Try it: Starting at the first line of the records and stopping at the line that contains "G04 APERTURE LIST*", transcribe every line exactly and leave out the pictures.

* * * * *

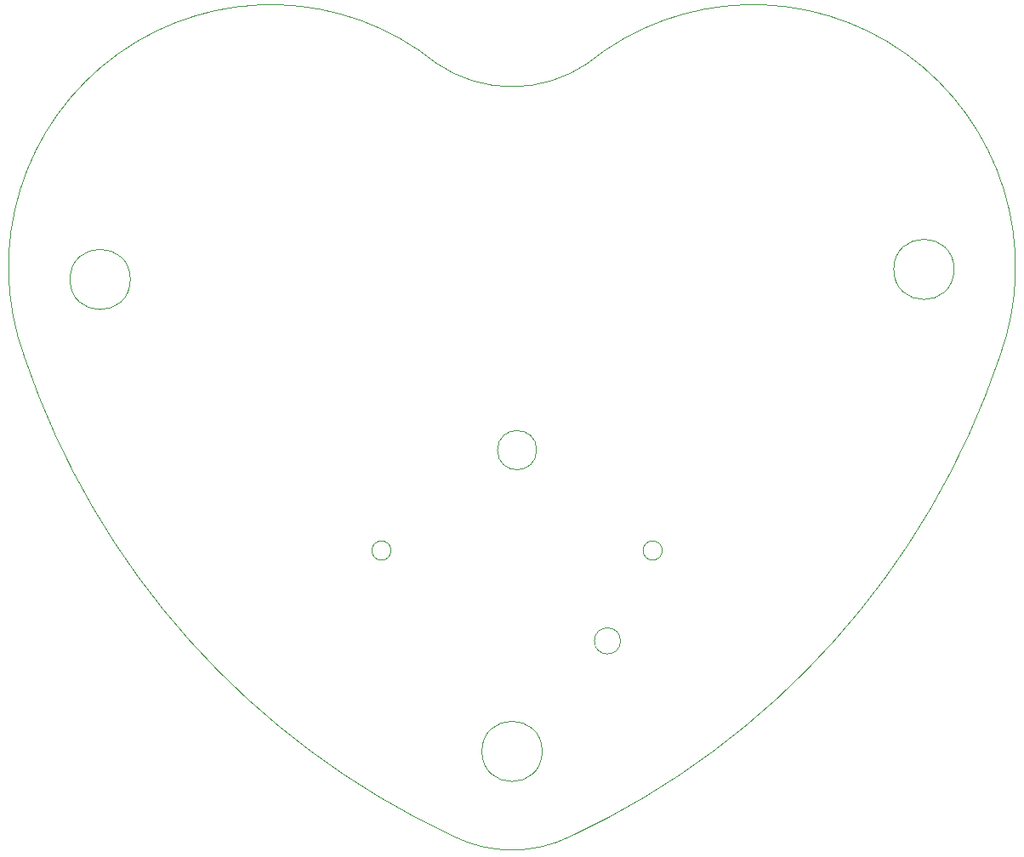
<source format=gbr>
%TF.GenerationSoftware,KiCad,Pcbnew,8.0.8*%
%TF.CreationDate,2025-02-28T02:08:50-08:00*%
%TF.ProjectId,jazmyn_hwsw,6a617a6d-796e-45f6-9877-73772e6b6963,rev?*%
%TF.SameCoordinates,Original*%
%TF.FileFunction,Profile,NP*%
%FSLAX46Y46*%
G04 Gerber Fmt 4.6, Leading zero omitted, Abs format (unit mm)*
G04 Created by KiCad (PCBNEW 8.0.8) date 2025-02-28 02:08:50*
%MOMM*%
%LPD*%
G01*
G04 APERTURE LIST*
%TA.AperFunction,Profile*%
%ADD10C,0.050000*%
%TD*%
G04 APERTURE END LIST*
D10*
X133500000Y-127500000D02*
G75*
G02*
X127500000Y-127500000I-3000000J0D01*
G01*
X127500000Y-127500000D02*
G75*
G02*
X133500000Y-127500000I3000000J0D01*
G01*
X92500000Y-80500000D02*
G75*
G02*
X86500000Y-80500000I-3000000J0D01*
G01*
X86500000Y-80500000D02*
G75*
G02*
X92500000Y-80500000I3000000J0D01*
G01*
X174500000Y-79500000D02*
G75*
G02*
X168500000Y-79500000I-3000000J0D01*
G01*
X168500000Y-79500000D02*
G75*
G02*
X174500000Y-79500000I3000000J0D01*
G01*
X136334642Y-135961904D02*
G75*
G02*
X124652650Y-135952573I-5831600J11767643D01*
G01*
X137999999Y-58999998D02*
G75*
G02*
X123000001Y-58999998I-7499999J10999998D01*
G01*
X81979687Y-88280375D02*
G75*
G02*
X123000000Y-59000000I24528626J9010516D01*
G01*
X124649609Y-135944787D02*
G75*
G02*
X81979688Y-88280375I34330082J73664415D01*
G01*
X179020312Y-88280375D02*
G75*
G02*
X136334642Y-135961904I-77028625J26010516D01*
G01*
X138000000Y-59000000D02*
G75*
G02*
X179020314Y-88280375I16491687J-20269859D01*
G01*
%TO.C,M1*%
X118450000Y-107500000D02*
G75*
G02*
X116550000Y-107500000I-950000J0D01*
G01*
X116550000Y-107500000D02*
G75*
G02*
X118450000Y-107500000I950000J0D01*
G01*
X132950000Y-97500000D02*
G75*
G02*
X129050000Y-97500000I-1950000J0D01*
G01*
X129050000Y-97500000D02*
G75*
G02*
X132950000Y-97500000I1950000J0D01*
G01*
X141300000Y-116500000D02*
G75*
G02*
X138700000Y-116500000I-1300000J0D01*
G01*
X138700000Y-116500000D02*
G75*
G02*
X141300000Y-116500000I1300000J0D01*
G01*
X145450000Y-107500000D02*
G75*
G02*
X143550000Y-107500000I-950000J0D01*
G01*
X143550000Y-107500000D02*
G75*
G02*
X145450000Y-107500000I950000J0D01*
G01*
%TD*%
M02*

</source>
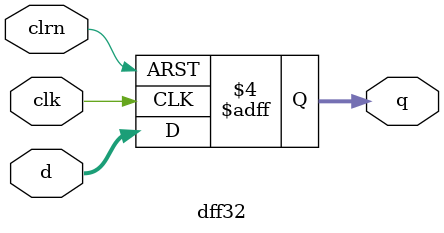
<source format=v>
module dff32 (d, clk, clrn, q);
    input [31:0] d;
    input clk, clrn;
    output [31:0] q;

    reg [31:0] q;
    initial
    begin
      q <= 0;
    end
    always @ (negedge clrn or posedge clk)
        if (clrn == 0) begin
          q <= 0;
        end else begin
          q <= d;
        end

endmodule

</source>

* * * * *

Exercise solution:
<source format=gbr>
%TF.GenerationSoftware,KiCad,Pcbnew,8.0.8*%
%TF.CreationDate,2025-02-28T02:08:50-08:00*%
%TF.ProjectId,jazmyn_hwsw,6a617a6d-796e-45f6-9877-73772e6b6963,rev?*%
%TF.SameCoordinates,Original*%
%TF.FileFunction,Profile,NP*%
%FSLAX46Y46*%
G04 Gerber Fmt 4.6, Leading zero omitted, Abs format (unit mm)*
G04 Created by KiCad (PCBNEW 8.0.8) date 2025-02-28 02:08:50*
%MOMM*%
%LPD*%
G01*
G04 APERTURE LIST*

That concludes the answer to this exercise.